A extrema-direita e a fascinação das criptomoedas

A extrema-direita representada por Trump, Milei e Bolsonaro tem em comum as fake news, o discurso de ódio, a rejeição aos direitos humanos e a educação e à cultura;quer o fim do Estado para manter a desigualdade e o privilégio dos mais ricos. Esses são os pontos evidentes, mas uma questão um tanto obscura precisa ser investigada: seu irresistível amor às criptomoedas.

Um pouco antes de sua posse, o presidente dos Estados Unidos lançou a memecoin $TRUMP. A moeda chegou a valer 75 dólares; semana passada chegou aos 8 dólares, uma desvalorização de 83%. Por isso, foi anunciado grande desbloqueio de tokens com a liberação de cerca de US$ 320 milhões — o equivalente a 20% da oferta atual em circulação.

No dia 11 de março Trump derrubou uma norma da Receita Federal do país que obrigava corretoras de criptomoedas a fornecer informações fiscais sobre todas as suas transações. A norma, proposta durante o governo Biden, desejava reduzir a evasão fiscal no setor. Estimativas apontam que ao menos metade dessas operações não são tributadas, um prejuízo de quase US$ 4 bilhões nos próximos dez anos. Make America Great Again?

O caso Milei e a criptomoeda $LIBRA ainda dá dor de cabeça ao presidente argentino, ainda que as ações judiciais não envolvam seu nome. Em 14 de fevereiro, o economista usou seu perfil no X para promover a criptomoeda. A postagem foi feita apenas alguns minutos após seu lançamento, às 18h37. Por volta das 20h45, a $LIBRA colapsou, quando os primeiros investidores, que também tinham as maiores quantidades da moeda, venderam seus ativos e embolsaram seus lucros. A cotação passou dos US$ 5,54 para apenas US$ 0,96. Milei apagou seu tweet e postou outro comunicado, retirando seu apoio ao negócio.

A maior parte das moedas é adquirida por poucos grandes investidores, chamados de “whales”, que saem antes do colapso. Suspeita-se que tenha ocorrido um “Rug Pull” (ou “puxada de tapete”), quando os criadores de uma criptomoeda vendem grandes quantidades do ativo após inflacionar seu valor, abandonando os investidores. E quem fica com o prejuízo? Os pequenos investidores que acreditam em seus mitos.

O bolsonarismo ainda está devagar com criptomoedas, mas viveu um episódio suspeito. Em 24 de janeiro deste ano um post no perfil de Jair Bolsonaro no X promoveu a cripto $BRAZIL. Ficou no ar pouco mais de uma hora até ser apagado. Logo depois, Carlos Bolsonaro postou na mesma plataforma que “a conta do twitter de @jairbolsonaro foi invadida e roubada” e que medidas estão sendo tomadas para recuperar o perfil. E ficou por isso mesmo. Não se sabe quem invadiu nem se houve prejuízos com a divulgação. Será que foram os comunistas?

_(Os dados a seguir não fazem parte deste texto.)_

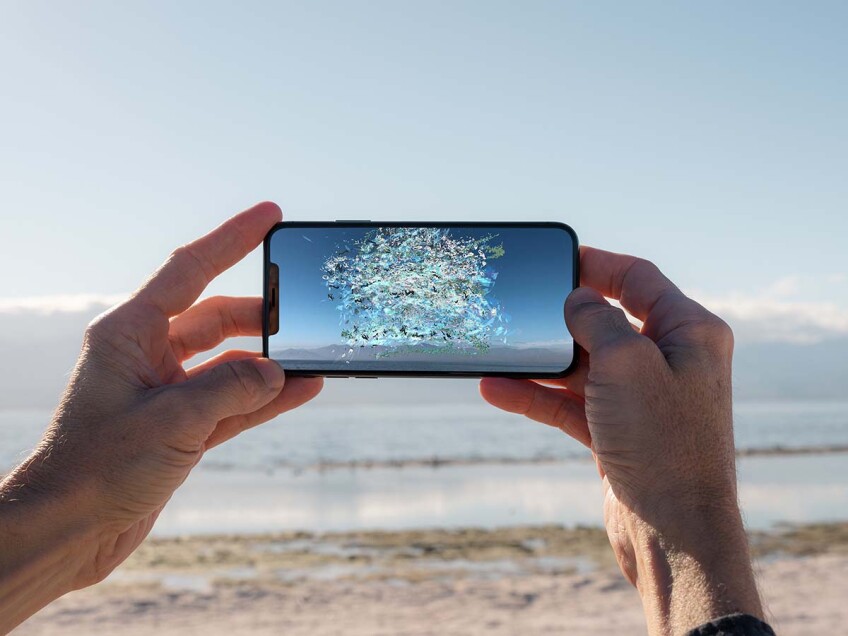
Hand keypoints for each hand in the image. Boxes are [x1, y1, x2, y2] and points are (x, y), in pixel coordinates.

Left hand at [0, 202, 321, 631]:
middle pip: (216, 318)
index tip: (271, 215)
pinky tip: (301, 389)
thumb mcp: (170, 420)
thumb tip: (278, 371)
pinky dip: (265, 398)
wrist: (68, 530)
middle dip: (260, 316)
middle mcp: (148, 356)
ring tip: (311, 356)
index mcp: (129, 334)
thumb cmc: (96, 468)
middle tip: (303, 312)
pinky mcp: (180, 428)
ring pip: (229, 363)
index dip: (233, 238)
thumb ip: (231, 388)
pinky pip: (233, 402)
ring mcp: (166, 392)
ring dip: (268, 362)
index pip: (190, 270)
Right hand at [481, 246, 762, 634]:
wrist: (673, 530)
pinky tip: (496, 389)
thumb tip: (575, 299)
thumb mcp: (626, 363)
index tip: (556, 259)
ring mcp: (641, 398)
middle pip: (604, 320)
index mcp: (688, 332)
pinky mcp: (617, 430)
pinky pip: (570, 401)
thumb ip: (595, 319)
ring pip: (581, 364)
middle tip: (520, 306)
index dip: (596, 264)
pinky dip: (536, 395)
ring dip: (538, 361)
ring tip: (495, 352)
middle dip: (559, 316)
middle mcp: (668, 360)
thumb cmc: (662, 442)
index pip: (638, 279)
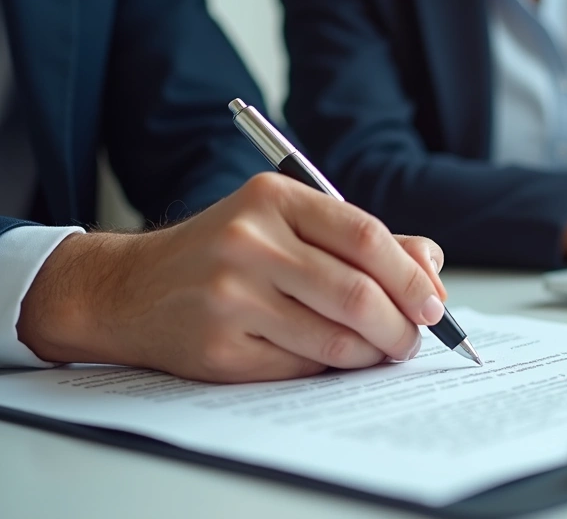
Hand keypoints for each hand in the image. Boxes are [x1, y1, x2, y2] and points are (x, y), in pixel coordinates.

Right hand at [18, 173, 448, 382]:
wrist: (130, 288)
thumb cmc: (225, 255)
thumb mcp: (287, 225)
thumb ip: (361, 241)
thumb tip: (431, 266)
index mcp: (273, 199)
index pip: (365, 237)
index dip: (411, 277)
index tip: (435, 304)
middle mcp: (249, 241)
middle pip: (357, 293)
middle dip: (401, 325)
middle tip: (413, 339)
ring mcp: (230, 295)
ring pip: (336, 338)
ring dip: (373, 353)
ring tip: (381, 351)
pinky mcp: (219, 346)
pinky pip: (302, 366)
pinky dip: (332, 368)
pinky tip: (333, 358)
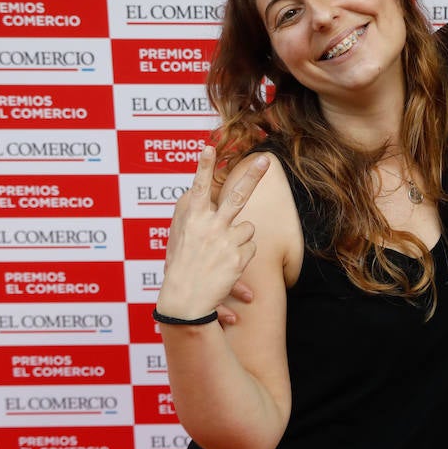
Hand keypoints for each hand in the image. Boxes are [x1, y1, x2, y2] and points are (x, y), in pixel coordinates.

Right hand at [155, 147, 264, 321]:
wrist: (184, 301)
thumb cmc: (181, 267)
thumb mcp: (182, 238)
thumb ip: (198, 218)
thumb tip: (203, 196)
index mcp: (192, 219)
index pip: (199, 187)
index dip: (204, 166)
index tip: (208, 146)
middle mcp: (210, 226)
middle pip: (237, 195)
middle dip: (252, 175)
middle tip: (266, 159)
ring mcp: (225, 241)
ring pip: (249, 228)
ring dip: (241, 239)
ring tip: (223, 254)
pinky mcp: (238, 257)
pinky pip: (251, 248)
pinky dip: (243, 256)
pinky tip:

Na mesma linha de Milei, Eduardo Bolsonaro já publicou no X: “As criptomoedas representam liberdade. O dinheiro fica no seu bolso, e não tem como o presidente ou um Banco Central desvalorizarem o suor do seu trabalho”. Esse é o discurso. Com o argumento da “liberdade” muitos grupos de extrema-direita rejeitam a fiscalização de governos e bancos centrais. Descentralizadas, as criptomoedas conseguem escapar do controle estatal. E com isso se alimenta o discurso vazio e eficiente “anti-sistema” e “anti-globalista” presente na retórica extremista.

O The Daily Stormer (site neonazista) e outras organizações de extrema-direita, incluindo milícias e supremacistas brancos, incentivam doações em bitcoin. No ataque ao Capitólio em 2021 plataformas como a Gab (rede social de extrema-direita) e TheDonald.win (fórum pró-Trump) usaram criptomoedas para evitar bloqueios financeiros.

Curioso é que em 2019 Trump criticou as criptomoedas, chamando-as de “não-dinheiro” e baseadas no “ar”, defendendo o dólar como reserva global. Mas em 2022 passou a aceitar arrecadar em NFT, e em sua campanha presidencial, prometeu “terminar com a guerra contra as criptomoedas” se eleito. Promessa cumprida e a certeza de bons negócios para seus aliados.

É uma situação em que criptomoedas se assemelham às plataformas das redes sociais. Idealmente são um avanço, mas sem regulação, transparência e manipulada por poucos, são campo fértil para extremismos.